After the conquest of Jerusalem, the Crusaders rebuilt the church, and its architecture is much as it was when the church was dedicated in 1149.
Apart from the church of St Anne, another Crusader structure, most of the Holy Land’s churches are fairly new. But unlike most modern churches, which often are plain and functional rather than inspiring, those in the Holy Land tend to be beautiful and rich in symbolism.
This is mostly the legacy of the great Italian architect Antonio Barluzzi (1884-1960).
A man of deep faith, he built some of the greatest churches in the Holy Land. Our group saw most of them, and had Mass in the Barluzzi churches of All Nations in the Garden of Gethsemane, the Flagellation at the start of the Via Dolorosa, and the Good Shepherd in Jericho.

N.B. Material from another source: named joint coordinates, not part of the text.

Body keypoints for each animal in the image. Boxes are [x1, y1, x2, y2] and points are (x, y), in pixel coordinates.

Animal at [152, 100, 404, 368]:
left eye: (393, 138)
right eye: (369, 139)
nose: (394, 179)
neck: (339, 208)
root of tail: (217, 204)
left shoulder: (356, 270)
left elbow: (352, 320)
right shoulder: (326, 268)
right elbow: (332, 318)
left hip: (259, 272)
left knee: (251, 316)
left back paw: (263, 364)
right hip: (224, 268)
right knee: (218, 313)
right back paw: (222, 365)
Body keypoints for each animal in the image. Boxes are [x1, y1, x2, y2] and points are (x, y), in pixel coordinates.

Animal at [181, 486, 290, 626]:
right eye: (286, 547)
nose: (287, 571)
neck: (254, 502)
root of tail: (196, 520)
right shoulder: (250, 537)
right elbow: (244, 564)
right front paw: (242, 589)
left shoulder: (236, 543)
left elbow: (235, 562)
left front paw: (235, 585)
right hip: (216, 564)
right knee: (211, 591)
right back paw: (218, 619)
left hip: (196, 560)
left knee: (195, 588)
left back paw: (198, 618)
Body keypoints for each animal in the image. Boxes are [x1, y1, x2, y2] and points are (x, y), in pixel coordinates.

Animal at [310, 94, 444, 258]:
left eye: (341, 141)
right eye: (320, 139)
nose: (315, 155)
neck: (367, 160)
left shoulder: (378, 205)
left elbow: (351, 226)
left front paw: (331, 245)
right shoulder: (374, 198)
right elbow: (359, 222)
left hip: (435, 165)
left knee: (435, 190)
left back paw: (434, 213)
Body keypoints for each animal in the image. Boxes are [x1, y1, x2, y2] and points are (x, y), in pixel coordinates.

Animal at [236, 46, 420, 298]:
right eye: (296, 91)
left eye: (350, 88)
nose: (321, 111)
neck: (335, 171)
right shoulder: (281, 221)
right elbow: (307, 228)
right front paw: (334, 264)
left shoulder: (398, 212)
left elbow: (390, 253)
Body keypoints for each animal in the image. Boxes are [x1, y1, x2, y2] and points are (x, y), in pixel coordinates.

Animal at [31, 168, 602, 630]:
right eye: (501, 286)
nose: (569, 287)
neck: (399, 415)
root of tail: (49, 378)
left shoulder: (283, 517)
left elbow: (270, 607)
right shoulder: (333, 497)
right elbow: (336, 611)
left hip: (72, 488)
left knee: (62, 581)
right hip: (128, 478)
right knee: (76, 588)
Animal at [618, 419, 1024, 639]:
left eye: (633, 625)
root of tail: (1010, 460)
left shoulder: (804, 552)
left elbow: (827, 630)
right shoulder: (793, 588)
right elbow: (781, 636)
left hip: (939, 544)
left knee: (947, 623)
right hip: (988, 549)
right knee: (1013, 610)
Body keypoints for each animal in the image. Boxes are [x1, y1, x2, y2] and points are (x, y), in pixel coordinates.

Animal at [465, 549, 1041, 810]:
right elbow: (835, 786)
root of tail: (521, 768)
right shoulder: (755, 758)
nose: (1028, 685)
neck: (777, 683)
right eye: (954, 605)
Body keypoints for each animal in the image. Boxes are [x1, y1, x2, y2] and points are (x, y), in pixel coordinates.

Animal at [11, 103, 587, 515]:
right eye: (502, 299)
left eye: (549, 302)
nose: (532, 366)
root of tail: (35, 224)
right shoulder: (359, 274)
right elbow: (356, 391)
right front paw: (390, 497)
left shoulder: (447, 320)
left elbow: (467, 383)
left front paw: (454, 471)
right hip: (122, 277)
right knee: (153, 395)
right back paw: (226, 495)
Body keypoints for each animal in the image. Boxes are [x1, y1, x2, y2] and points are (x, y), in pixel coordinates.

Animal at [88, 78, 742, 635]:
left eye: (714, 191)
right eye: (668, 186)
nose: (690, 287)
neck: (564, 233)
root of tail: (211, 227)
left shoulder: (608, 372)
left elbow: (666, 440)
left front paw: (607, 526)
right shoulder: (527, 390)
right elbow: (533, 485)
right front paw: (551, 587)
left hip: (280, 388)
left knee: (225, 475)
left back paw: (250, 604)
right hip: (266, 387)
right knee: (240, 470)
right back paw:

I regard the Barluzzi churches as poetry in stone. Every architectural decision has a meaning.
The church of the Transfiguration on Mount Tabor has two towers, representing the tents which Peter proposed to erect for Moses and Elijah. It has two altars: in the crypt (representing the temporal) and, high above, on the top of the church, representing Christ glorified.
At Shepherds’ Field, near Bethlehem, Barluzzi shaped the church like a tent of the type shepherds used in Jesus’ time, with light streaming through the dome to represent the angels who — hark! — announced the birth of the Messiah.
The alabaster windows of the church of All Nations are dark, allowing in only minimal light, to recall the darkness of the night of Jesus’ arrest.
Further up on the Mount of Olives, the church of Dominus Flevit (The Lord Wept) takes the shape of a tear. In its window, a cross is positioned to loom over the Temple Mount, whose destruction Jesus predicted.
And so it goes on. It is rare that architecture prompts us to reflection and prayer. The genius Barluzzi accomplished this.
There are many memorable highlights on a pilgrimage: sailing on the Sea of Galilee; the renewal of wedding vows in Cana and baptismal promises at the Jordan River (hopefully at the authentic site in the desert, not Yardenit, the commercial theme park near the Sea of Galilee); walking the Via Dolorosa in Jerusalem, and so on.
But always at the centre on pilgrimage is the Mass. And it is special to have Mass in the places where the events we know from Scripture actually took place.
Who among our group will forget the Mass in the church of All Nations, sitting around the Rock of the Agony on which Jesus prayed and sweated blood before his arrest in the Garden of Gethsemane?
This church, more than any other, is where pilgrims can bring in prayer their deepest fears and most burning concerns to God. This is a place where we can draw solace and strength.
Of all the places where we had Mass, I think it is safe to say, every member of our group will remember one that was celebrated outside a church.
There are several outdoor Mass sites around the Sea of Galilee. I have had the joy of Mass in the Dalmanutha site behind the church of the Multiplication at Tabgha, and many times in the amphitheatre at the nearby church of Peter’s Primacy. These are wonderful.
Lately, the Franciscans at Capernaum have set up an outdoor Mass site right on the shore of the lake. I suspect they were prompted by the need to accommodate the increasing numbers of pilgrims who come in the high seasons (there is also a lovely outdoor Mass site on the Mount of Beatitudes).
Our Mass at that spot was extraordinarily beautiful.
Behind us was the house of St Peter. The waves of the lake lapped gently on the shore. Fr Russell Pollitt SJ, our spiritual director, was bathed in an amber glow created by the canopy that protects the pilgrims from the elements. Our group was in good voice. I think we all experienced the physical presence of Christ among us…
It was one of those Masses which all who were there will never forget. Some were moved to tears by the experience.
Nobody who took part in this pilgrimage will ever forget this journey. Everybody in the group will have been transformed by the experience and the graces it created, in their own ways and maybe even in ways that they cannot quite define.
Like all pilgrims before them, every time they read or hear the Gospel, they will be transported back to the Holy Land — the Fifth Gospel.